Saturday, June 25, 2011

BURN THIS BOOK


This may be the most frightening antebellum traveller-centered reference guide I have EVER SEEN. The verbosely-titled The Traveler's Vade Mecum; or Instantaneous Letter Writer, by Mail or Telegraph, for the Convenience of Persons Traveling on Business or for Pleasure, and for Others, Whereby a Vast Amount of Time, Labor, and Trouble is Saved commits the most grave linguistic atrocity imaginable - assigning common travel phrases like "accommodations here are excellent" and "the lost baggage has been recovered" and "some of the passengers were seriously injured" to - you guessed it - NUMBERS.

The premise may have seemed innocent enough in 1853 - a traveling businessman could simply telegraph 169 to the home office, sparing the expense of telegraphing "Have any persons called on business with me during my absence; and if so, who?" Said businessman would then interpret the response 223 to mean "we wish, if possible, that you would be present at the funeral, and request that you would send word by telegraph whether we may expect you, and when, and if possible the funeral will be delayed till you arrive."

Useful? Sure. Thrifty? Certainly. Dangerous? Absolutely.

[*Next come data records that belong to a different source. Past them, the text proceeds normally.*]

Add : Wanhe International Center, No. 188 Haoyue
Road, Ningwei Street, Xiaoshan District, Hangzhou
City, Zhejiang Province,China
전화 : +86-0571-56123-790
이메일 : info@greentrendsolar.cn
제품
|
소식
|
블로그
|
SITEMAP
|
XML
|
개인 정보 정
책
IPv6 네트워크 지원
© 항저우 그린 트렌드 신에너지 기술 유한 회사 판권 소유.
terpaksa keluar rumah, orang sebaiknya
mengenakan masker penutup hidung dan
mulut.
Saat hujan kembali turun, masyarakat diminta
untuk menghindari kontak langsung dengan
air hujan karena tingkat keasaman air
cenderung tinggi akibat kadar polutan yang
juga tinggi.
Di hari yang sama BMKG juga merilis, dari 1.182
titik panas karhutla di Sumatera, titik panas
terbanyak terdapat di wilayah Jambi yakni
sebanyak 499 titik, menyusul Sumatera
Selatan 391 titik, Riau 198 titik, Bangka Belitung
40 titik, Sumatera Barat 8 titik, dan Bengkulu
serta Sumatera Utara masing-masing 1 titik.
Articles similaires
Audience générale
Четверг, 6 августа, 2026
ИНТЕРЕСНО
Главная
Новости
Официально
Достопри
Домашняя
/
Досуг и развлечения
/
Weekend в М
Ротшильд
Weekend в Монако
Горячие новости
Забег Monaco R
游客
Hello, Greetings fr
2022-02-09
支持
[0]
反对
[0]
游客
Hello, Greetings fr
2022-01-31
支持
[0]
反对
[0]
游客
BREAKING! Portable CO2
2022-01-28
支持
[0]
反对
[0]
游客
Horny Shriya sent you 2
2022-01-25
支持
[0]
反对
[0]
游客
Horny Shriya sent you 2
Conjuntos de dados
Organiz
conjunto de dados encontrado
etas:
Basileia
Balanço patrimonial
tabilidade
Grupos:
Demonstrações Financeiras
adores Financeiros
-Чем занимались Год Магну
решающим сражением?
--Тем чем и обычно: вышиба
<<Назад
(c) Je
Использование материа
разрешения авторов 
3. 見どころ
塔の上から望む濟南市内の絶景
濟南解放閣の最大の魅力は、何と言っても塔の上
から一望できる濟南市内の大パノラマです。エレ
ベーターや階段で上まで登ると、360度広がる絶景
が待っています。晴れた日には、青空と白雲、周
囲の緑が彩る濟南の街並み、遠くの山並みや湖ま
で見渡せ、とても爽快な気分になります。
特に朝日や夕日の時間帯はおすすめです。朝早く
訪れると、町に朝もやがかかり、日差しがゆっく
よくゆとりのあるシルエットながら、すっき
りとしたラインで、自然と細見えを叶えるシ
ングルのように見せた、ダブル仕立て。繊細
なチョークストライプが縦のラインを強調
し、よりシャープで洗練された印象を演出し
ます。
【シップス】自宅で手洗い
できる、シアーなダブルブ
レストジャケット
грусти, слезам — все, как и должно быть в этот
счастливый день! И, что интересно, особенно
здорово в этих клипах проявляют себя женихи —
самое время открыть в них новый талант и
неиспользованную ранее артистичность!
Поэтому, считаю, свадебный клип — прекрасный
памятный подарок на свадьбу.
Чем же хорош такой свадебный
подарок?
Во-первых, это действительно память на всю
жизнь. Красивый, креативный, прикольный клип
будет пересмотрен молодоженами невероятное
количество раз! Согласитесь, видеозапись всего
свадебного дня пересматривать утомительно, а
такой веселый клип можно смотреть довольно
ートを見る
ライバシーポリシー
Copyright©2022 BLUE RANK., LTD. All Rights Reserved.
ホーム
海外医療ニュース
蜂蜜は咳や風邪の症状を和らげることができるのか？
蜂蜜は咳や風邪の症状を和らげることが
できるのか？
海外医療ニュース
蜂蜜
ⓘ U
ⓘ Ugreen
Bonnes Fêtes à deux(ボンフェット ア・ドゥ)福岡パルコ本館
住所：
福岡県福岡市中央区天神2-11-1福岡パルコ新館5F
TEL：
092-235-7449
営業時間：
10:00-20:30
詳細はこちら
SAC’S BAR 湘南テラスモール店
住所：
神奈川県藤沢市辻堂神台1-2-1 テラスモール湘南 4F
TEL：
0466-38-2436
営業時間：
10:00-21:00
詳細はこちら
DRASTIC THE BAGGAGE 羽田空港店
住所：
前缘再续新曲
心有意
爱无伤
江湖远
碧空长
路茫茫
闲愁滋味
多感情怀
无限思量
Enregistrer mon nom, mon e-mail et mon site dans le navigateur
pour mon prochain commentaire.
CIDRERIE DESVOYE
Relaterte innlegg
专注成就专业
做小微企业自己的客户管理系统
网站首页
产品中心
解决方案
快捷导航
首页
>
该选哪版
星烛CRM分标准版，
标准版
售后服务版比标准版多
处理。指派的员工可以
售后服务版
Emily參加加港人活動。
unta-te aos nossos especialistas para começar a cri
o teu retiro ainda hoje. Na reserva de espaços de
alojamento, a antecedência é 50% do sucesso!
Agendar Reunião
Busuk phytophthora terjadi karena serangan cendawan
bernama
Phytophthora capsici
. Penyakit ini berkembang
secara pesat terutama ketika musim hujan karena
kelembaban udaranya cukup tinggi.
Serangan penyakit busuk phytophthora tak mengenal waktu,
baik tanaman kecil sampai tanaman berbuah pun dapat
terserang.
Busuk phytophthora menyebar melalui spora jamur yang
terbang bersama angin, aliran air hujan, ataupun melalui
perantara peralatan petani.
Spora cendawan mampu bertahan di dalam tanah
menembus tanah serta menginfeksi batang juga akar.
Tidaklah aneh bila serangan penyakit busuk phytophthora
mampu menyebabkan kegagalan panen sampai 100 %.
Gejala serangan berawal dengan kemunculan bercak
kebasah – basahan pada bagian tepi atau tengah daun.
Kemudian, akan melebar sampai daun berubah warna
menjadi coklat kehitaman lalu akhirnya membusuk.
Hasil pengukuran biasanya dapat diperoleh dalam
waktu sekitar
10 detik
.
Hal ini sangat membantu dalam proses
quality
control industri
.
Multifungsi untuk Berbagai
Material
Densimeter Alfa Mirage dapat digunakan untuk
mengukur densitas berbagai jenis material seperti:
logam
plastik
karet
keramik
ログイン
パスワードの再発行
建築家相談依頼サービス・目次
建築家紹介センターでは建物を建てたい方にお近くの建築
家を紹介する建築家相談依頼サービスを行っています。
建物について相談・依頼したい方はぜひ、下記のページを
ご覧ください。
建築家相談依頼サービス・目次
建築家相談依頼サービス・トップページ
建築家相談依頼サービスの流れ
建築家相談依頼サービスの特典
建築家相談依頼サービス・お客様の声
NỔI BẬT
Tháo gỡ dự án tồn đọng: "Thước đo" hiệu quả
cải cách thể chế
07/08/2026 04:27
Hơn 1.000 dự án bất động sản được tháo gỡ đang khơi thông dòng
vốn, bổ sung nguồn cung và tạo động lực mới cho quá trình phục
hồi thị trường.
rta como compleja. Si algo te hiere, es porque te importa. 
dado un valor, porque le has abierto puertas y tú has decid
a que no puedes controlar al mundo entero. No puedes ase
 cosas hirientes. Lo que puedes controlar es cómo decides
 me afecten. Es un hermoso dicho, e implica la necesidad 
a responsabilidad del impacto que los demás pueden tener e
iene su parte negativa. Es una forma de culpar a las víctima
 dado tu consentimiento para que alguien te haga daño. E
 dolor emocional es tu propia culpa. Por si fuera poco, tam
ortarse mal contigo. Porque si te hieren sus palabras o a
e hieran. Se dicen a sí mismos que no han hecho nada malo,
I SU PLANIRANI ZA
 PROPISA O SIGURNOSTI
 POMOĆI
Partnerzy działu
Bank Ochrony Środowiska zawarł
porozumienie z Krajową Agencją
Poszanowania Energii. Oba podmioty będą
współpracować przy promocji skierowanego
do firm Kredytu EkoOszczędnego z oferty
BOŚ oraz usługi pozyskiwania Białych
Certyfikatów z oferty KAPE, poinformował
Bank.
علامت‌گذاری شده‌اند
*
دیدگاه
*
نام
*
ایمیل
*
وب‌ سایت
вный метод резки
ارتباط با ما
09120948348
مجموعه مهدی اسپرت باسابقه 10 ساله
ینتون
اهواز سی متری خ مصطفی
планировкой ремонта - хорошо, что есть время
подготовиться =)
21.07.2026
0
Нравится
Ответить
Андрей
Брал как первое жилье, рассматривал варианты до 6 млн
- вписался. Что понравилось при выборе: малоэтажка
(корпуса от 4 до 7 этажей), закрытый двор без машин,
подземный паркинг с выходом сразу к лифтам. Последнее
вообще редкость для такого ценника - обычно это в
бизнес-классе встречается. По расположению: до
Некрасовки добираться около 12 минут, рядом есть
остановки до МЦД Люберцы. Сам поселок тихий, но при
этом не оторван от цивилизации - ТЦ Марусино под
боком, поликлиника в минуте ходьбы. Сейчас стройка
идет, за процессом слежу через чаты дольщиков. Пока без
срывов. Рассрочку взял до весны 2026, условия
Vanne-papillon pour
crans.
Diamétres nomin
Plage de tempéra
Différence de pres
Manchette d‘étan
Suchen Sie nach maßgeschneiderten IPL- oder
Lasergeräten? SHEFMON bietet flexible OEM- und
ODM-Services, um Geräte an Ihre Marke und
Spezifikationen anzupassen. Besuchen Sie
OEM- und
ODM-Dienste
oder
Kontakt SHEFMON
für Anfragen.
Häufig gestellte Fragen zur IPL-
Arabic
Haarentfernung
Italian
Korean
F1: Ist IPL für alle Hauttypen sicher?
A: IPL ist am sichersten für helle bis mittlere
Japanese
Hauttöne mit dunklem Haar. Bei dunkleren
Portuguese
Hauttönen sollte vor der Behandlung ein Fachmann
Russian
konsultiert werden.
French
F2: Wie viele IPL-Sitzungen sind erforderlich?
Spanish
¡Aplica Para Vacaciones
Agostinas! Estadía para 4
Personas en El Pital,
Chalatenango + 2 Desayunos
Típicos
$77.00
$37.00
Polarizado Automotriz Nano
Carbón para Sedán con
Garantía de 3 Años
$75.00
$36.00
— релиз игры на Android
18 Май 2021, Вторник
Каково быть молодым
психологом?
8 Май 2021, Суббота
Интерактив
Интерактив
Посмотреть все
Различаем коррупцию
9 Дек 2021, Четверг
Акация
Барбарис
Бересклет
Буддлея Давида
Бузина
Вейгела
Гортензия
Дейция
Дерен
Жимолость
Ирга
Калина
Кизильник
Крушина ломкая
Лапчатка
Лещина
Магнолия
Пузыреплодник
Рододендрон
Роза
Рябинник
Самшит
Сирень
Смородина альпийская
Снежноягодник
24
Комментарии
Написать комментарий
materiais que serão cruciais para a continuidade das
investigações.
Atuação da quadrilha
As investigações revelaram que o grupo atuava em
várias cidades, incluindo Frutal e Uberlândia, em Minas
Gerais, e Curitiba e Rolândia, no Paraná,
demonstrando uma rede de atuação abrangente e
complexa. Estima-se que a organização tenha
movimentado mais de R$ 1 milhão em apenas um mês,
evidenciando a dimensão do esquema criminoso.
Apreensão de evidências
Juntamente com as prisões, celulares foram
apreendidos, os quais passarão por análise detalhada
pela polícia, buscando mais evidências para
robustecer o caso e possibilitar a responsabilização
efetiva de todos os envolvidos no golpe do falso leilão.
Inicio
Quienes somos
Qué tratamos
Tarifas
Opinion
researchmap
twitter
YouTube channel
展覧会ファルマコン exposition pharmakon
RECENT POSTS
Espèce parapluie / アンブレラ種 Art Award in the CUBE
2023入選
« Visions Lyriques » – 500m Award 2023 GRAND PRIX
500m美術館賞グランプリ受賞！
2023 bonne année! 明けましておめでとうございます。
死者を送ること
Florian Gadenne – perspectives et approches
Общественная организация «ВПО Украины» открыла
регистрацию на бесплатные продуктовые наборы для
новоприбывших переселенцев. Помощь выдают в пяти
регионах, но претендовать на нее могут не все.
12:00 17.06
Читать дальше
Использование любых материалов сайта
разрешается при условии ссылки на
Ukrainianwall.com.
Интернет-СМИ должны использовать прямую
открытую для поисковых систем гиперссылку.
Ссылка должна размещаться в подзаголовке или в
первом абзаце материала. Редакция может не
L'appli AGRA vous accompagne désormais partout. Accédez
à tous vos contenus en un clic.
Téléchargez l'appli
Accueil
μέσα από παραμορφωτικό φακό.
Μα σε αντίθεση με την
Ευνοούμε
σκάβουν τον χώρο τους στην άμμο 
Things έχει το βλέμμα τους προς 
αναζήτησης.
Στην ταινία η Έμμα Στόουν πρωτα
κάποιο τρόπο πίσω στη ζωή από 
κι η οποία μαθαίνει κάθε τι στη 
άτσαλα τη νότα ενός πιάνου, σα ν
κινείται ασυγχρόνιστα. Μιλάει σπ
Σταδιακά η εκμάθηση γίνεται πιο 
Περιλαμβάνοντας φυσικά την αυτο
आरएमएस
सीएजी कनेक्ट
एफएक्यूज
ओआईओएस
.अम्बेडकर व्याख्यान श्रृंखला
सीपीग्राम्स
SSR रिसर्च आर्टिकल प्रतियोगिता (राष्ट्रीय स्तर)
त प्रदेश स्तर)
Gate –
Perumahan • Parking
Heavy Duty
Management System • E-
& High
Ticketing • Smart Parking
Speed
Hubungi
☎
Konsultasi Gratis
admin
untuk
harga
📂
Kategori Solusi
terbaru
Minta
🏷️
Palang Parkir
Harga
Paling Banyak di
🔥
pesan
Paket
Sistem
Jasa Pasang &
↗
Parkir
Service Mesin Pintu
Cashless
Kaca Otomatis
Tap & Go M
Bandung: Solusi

When the singularity happens - and it WILL happen - our robot overlords will use this as a Human User Manual. If you happen to come upon a copy of The Traveler's Vade Mecum; or Instantaneous Letter Writer, by Mail or Telegraph, for the Convenience of Persons Traveling on Business or for Pleasure, and for Others, Whereby a Vast Amount of Time, Labor, and Trouble is Saved, burn it, bury it, lock it away - don't let the machines get a hold of it. Nothing less than the future of our species is at stake.